New Zealand’s Department of Conservation (DOC) has been at war against “invasive” pine trees for some years now--see their website page on it here. In the category of “pine” trees—which they have defined as “weeds”--they include not only eight species of pine (lodgepole, mountain mugo pine, Corsican pine, maritime pine, Ponderosa pine, Scotch pine, bishop pine, and radiata pine) but also Douglas fir and European larch. Radiata pine and Douglas fir are also grown as commercial timber crops in New Zealand, which is fine, just so long as they stay in their neatly tended rows and don’t “jump the fence”.
|Photo of wild pines by Neville Peat on DOC website page|
Getting rid of invasive pines is challenging.
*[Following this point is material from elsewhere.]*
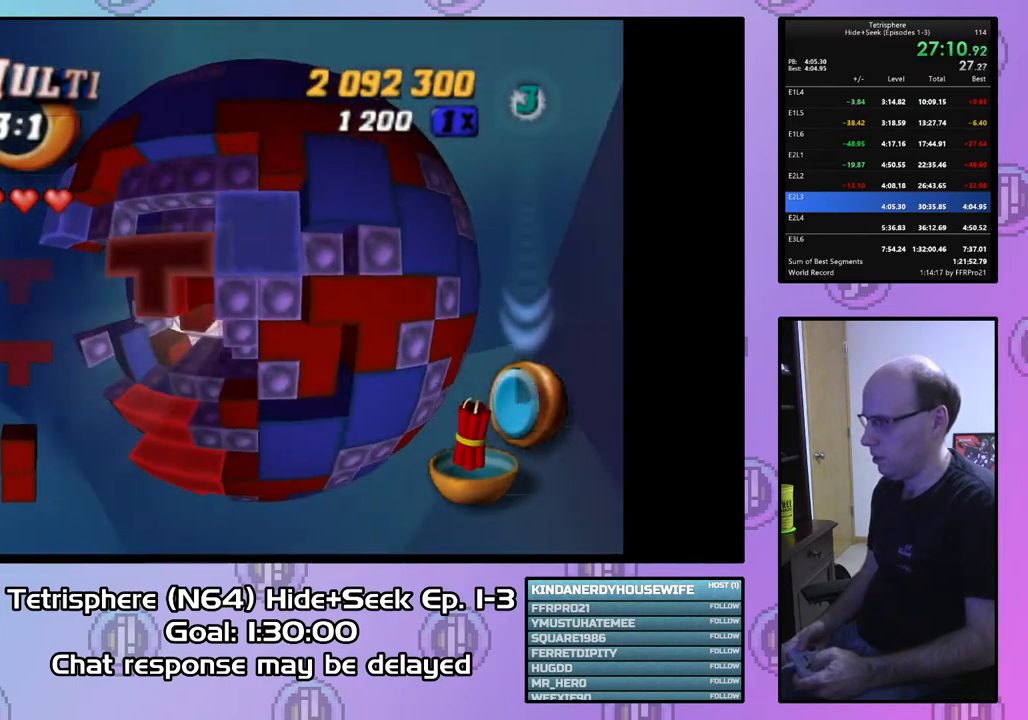
{"buttons": [], "right_stick": "center", "events": [[33, "DPAD_LEFT", "up"], [100, "DPAD_DOWN", "down"], [200, "DPAD_DOWN", "up"], [467, "SQUARE", "up"]]}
Cutting and grubbing out “wilding” pines, or injecting poison into individual trunks requires intensive hands-on management, so increasingly vast tracts are simply aerial sprayed with herbicide, generally with a mix of glyphosate and metsulfuron. After the pines are killed, they are almost always left standing, in situ, grey skeletal hulks of no benefit to man nor beast and—to my mind at least—a huge eyesore and potential fire risk. It will be many years, maybe decades, before these dead trees eventually rot and fall. Ironically, the photo at the top of the DOC webpage on wilding conifers doesn’t show a hillside covered in dead trees, but one dotted with live ones. I think it’s rather pretty.
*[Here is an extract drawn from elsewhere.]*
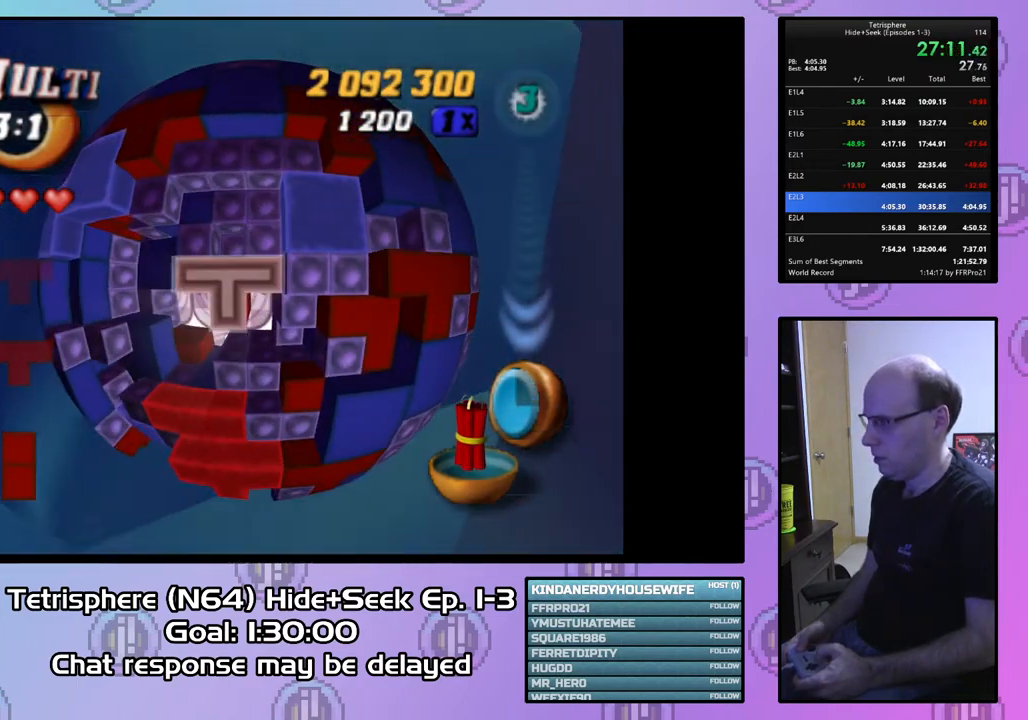
{"buttons": [], "right_stick": "center", "events": [[133, "CIRCLE", "down"], [233, "CIRCLE", "up"], [233, "DPAD_LEFT", "down"], [300, "DPAD_LEFT", "up"], [367, "DPAD_LEFT", "down"], [467, "DPAD_LEFT", "up"]]}
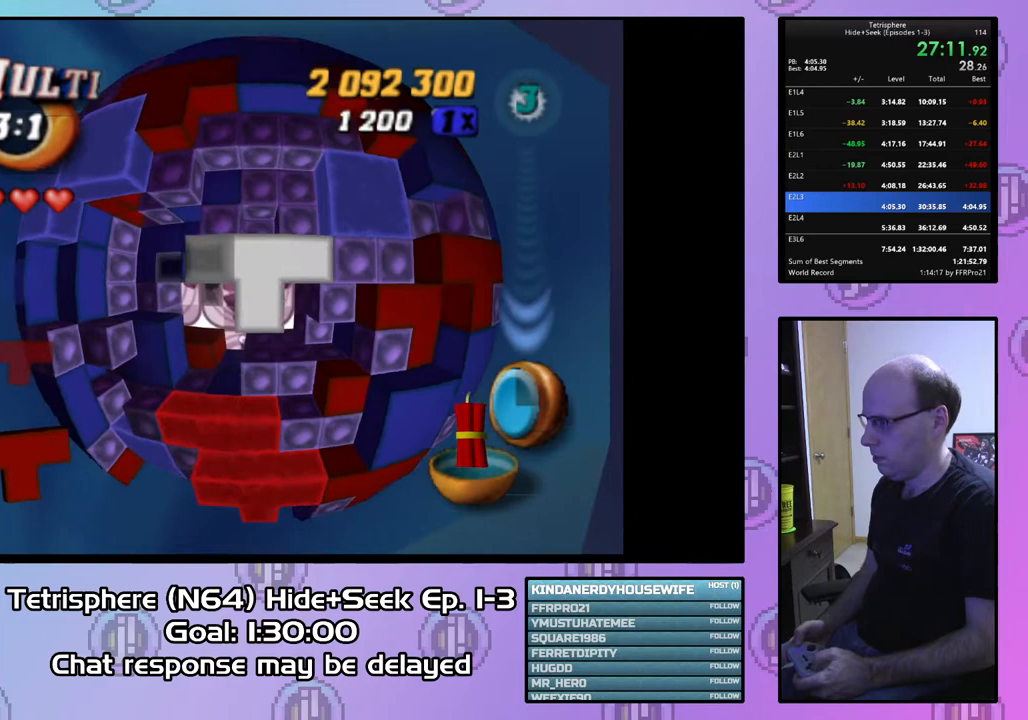
{"buttons": ["DPAD_DOWN"], "right_stick": "center", "events": [[133, "DPAD_DOWN", "down"], [233, "DPAD_DOWN", "up"], [300, "DPAD_DOWN", "down"], [400, "DPAD_DOWN", "up"], [467, "DPAD_DOWN", "down"]]}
Besides the aesthetic appeal of a green, living tree over a dead one, live trees provide shade and shelter and homes for birds and livestock and a variety of insects. They help stabilize the ground and prevent land slips (which is why many farm trees were planted in the first place). They offset global warming by absorbing CO2. When mature, in some areas they could be harvested for timber, firewood, or wood pump.
|NZ forest cover before man|
One argument against these trees is simply that they are not native to New Zealand. Many of the areas they colonize, however, were forested before the first humans arrived here. Little attempt has been made, or is being made, to plant natives in these areas or to replace the unwanted pines with indigenous trees. I reckon the truth is, folks are so used to seeing bare hillsides of grass or tussock that the prospect of trees in historically grassed areas seems almost unnatural. It isn’t.
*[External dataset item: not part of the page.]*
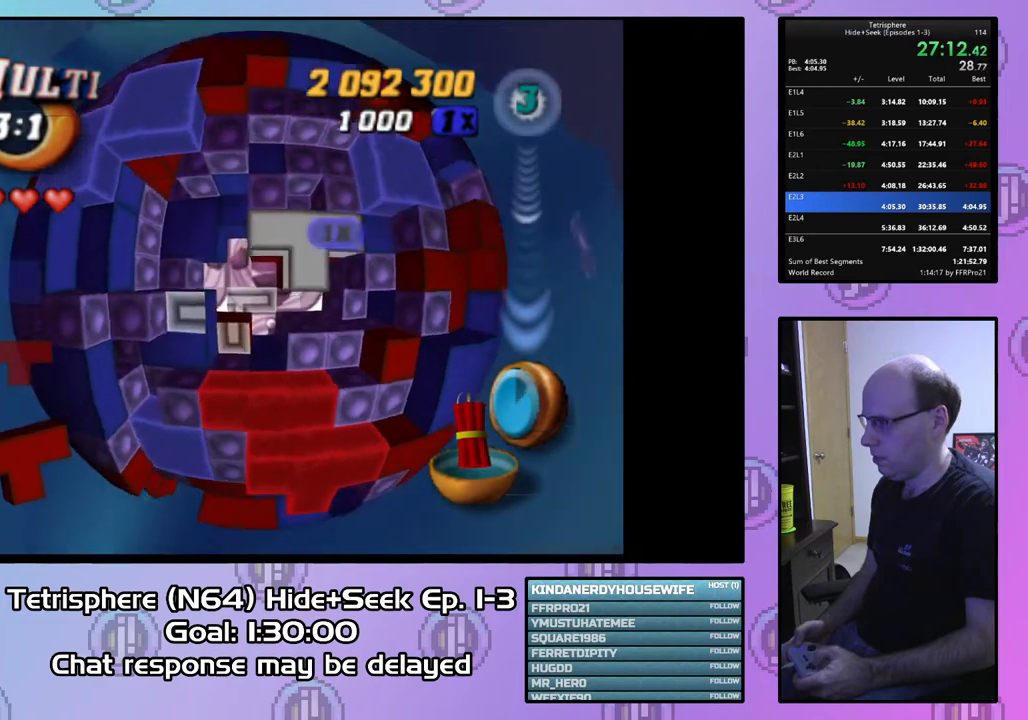
{"buttons": [], "right_stick": "center", "events": [[67, "DPAD_DOWN", "up"], [133, "DPAD_DOWN", "down"], [200, "DPAD_DOWN", "up"], [267, "DPAD_RIGHT", "down"], [400, "DPAD_RIGHT", "up"]]}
Another argument that DOC purports against wilding pines—and trees in general—is that trees reduce the amount of water in catchment areas because they pull it up from the ground and release it into the atmosphere—a big issue for farmers in dry areas. While trees do pull up water and release water vapour into the atmosphere, current scientific studies show that trees cool the air and create more rainfall—overall probably a win rather than a loss. Trees—not ocean evaporation--are responsible for an estimated 70% of earth’s atmospheric moisture.
A last argument that DOC uses on their webpage to support their campaign against wilding pines is that they “impact tourism”. I find it a stretch to imagine they think Asian tourists—who revere the pine as a symbol of peace, longevity, and virtue—want to come to New Zealand to see how we poison pines, or to see “wild” hillsides dotted with dead trees.
John McCrone wrote a good article last year titled “SprayTactics: The $16m War on Wilding Conifers” which also examines some of these issues, and more. It is worth reading.